Publishers are now free to seek their own deals with Apple.

ullstein bild via Getty Images

For over a decade, Apple and Audible (an Amazon company) have enjoyed an exclusivity agreement that restricted the sale of digital audiobooks. The deal ensured that Apple would only source Audible releases and that Audible would only sell its work via one platform: iTunes. The practice has helped both companies hold almost unassailable positions in the audiobook market, which led to a complaint by the German Publishers and Booksellers Association (Börsenverein des Deutschen Buchhandels) back in November 2015.

After more than a year of discussions with German competition watchdog, the Bundeskartellamt, and with help from the European Commission, Apple and Amazon have agreed to terminate their existing deal, allowing Audible audiobooks to be sold via other digital music platforms.

According to a European Commission press release, Apple and Amazon agreed to end the exclusivity deal on January 5th. The pact was actually signed before Amazon acquired Audible (back in 2008), but the German Publishers and Booksellers Association believed Amazon's actions were damaging publishers' ability to sell their work via "alternative channels."

At the time, around 90 percent of all audiobook downloads in Germany were made via Audible or Amazon websites, or via the iTunes Store, indicating why publishers and booksellers had decided to complain.

Commenting on the settlement, the European Commission said it "welcomes an agreement to end all exclusivity obligations concerning audiobook supply and distribution between Amazon's subsidiary Audible and Apple." The competition regulator believes it will also "improve competition in downloadable audiobook distribution in Europe" as Apple can source audiobooks from different suppliers, while publishers can directly secure their own distribution agreements with Apple.

It's not the first time that Apple and Amazon have been embroiled in an antitrust investigation.

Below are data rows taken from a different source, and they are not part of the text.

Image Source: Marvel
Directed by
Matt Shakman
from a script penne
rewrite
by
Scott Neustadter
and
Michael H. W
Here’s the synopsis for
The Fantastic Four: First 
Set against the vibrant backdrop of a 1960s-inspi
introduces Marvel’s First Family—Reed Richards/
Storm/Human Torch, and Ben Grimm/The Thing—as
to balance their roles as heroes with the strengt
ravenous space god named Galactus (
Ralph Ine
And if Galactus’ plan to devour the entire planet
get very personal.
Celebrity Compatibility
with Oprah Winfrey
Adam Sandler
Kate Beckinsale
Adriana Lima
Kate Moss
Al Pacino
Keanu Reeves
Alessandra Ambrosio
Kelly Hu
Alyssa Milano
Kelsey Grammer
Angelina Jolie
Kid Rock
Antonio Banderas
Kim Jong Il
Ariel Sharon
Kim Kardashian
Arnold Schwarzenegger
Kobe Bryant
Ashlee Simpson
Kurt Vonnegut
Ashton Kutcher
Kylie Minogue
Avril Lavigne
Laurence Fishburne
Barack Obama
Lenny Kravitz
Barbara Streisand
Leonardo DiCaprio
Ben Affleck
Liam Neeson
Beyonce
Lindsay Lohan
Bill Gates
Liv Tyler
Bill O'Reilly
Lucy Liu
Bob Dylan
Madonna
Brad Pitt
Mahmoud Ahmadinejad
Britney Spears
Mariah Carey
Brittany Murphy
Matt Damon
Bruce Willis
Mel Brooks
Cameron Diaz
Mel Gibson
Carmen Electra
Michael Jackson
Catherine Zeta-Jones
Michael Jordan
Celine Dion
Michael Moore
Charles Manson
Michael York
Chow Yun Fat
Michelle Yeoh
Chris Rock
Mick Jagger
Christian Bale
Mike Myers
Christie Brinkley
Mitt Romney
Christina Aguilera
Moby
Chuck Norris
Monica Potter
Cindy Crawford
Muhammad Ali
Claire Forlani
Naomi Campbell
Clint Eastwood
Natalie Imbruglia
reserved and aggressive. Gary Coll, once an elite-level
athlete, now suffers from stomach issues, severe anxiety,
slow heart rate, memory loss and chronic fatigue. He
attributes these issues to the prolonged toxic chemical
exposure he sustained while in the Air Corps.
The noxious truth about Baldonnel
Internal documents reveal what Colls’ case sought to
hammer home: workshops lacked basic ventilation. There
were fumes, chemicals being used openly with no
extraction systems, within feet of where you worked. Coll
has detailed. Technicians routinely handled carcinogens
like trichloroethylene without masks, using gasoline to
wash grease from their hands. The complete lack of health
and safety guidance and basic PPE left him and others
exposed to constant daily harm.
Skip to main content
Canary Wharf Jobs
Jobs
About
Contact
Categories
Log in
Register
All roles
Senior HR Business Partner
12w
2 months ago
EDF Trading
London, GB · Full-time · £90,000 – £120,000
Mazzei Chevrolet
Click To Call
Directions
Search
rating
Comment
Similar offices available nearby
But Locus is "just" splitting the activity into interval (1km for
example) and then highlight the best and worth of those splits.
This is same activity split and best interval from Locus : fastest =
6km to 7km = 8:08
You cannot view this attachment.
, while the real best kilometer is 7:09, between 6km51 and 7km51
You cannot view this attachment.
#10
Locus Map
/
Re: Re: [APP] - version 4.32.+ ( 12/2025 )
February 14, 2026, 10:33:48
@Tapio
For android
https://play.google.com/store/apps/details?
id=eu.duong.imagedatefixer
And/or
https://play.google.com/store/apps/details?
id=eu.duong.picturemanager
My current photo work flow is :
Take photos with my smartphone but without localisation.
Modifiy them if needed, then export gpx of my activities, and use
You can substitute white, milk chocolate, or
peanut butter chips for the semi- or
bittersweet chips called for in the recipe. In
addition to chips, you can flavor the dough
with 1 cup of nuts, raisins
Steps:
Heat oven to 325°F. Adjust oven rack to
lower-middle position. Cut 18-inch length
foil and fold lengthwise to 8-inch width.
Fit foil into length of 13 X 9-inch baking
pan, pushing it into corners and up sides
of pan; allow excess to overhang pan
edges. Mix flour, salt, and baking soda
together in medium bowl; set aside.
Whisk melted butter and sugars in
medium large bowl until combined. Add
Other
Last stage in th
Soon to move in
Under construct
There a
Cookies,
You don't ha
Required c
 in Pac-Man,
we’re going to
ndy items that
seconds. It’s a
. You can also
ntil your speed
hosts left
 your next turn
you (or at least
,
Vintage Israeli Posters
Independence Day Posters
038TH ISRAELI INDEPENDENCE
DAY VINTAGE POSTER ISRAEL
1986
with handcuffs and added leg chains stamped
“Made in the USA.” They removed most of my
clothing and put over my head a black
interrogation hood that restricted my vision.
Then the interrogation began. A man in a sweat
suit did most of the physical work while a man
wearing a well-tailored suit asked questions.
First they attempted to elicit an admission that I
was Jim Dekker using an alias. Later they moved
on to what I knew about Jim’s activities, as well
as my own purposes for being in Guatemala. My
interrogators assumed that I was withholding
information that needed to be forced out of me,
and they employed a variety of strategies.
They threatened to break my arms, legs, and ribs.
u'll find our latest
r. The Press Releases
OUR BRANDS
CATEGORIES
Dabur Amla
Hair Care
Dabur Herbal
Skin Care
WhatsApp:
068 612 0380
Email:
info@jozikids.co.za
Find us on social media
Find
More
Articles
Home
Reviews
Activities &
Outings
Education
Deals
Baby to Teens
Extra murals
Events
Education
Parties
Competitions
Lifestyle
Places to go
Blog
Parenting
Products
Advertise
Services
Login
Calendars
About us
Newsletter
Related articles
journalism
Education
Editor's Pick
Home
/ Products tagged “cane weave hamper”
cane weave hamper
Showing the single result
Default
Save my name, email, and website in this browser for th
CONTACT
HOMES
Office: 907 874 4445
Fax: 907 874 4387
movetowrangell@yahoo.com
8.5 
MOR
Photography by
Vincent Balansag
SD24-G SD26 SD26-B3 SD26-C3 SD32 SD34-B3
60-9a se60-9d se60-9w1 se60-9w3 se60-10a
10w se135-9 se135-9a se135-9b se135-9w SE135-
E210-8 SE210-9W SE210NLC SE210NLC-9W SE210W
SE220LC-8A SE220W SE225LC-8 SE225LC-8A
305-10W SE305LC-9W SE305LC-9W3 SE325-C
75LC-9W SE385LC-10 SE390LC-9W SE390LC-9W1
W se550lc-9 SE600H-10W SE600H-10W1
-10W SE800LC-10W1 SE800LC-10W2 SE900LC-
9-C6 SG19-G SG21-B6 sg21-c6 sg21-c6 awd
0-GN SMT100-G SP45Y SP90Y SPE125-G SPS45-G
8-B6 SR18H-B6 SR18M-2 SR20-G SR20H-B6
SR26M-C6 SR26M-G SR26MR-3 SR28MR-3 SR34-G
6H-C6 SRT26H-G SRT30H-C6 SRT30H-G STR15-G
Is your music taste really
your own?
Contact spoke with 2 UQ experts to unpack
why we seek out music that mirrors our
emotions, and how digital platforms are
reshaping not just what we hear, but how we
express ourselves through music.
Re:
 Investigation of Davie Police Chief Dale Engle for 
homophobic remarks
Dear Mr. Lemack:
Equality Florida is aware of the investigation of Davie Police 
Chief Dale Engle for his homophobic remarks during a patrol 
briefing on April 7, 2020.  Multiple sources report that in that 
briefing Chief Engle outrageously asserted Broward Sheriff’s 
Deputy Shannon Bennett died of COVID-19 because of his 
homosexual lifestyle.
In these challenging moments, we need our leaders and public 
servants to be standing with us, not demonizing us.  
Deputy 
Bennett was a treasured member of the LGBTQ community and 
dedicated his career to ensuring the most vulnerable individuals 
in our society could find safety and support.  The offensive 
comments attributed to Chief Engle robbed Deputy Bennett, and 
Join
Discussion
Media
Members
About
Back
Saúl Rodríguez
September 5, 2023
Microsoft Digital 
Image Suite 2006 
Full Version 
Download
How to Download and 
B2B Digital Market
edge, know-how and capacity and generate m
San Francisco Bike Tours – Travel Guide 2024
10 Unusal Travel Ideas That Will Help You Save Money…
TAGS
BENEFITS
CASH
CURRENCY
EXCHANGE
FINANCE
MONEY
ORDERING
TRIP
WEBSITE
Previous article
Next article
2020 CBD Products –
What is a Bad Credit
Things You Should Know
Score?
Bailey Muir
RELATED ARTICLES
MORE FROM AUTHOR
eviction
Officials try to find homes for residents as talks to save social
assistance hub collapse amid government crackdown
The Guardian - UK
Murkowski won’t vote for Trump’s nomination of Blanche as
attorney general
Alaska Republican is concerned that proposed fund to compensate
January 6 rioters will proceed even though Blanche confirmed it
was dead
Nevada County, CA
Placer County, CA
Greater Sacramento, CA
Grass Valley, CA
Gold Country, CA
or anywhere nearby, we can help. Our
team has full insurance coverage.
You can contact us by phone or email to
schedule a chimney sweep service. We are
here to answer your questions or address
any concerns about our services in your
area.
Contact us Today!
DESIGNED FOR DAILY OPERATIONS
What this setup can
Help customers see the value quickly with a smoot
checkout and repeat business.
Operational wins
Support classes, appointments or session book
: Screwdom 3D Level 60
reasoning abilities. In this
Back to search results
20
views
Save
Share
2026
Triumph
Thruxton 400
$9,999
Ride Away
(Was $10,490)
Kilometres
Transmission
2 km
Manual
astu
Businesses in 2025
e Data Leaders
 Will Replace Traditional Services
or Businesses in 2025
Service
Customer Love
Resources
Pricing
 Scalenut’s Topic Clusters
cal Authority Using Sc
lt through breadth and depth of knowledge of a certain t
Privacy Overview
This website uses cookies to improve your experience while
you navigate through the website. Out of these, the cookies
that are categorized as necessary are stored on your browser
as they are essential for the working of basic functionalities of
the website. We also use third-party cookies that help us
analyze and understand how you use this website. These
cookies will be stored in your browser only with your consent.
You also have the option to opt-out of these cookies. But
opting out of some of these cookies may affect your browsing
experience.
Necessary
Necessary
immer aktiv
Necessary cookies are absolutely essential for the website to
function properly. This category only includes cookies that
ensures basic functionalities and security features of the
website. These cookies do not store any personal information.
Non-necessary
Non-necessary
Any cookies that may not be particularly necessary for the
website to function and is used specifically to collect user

In 2012, the US Justice Department sued Apple, Hachette, HarperCollins, Macmillan, Penguin and Simon & Schuster over alleged e-book price-rigging.

The agreement was designed to stop booksellers like Amazon and Barnes & Noble from selling bestsellers at a loss. Apple and its co-conspirators were forced to settle out of court. However, it took until mid-2016 for iBooks price fixing credit to make its way to those who opted in to a class action lawsuit against the Cupertino company.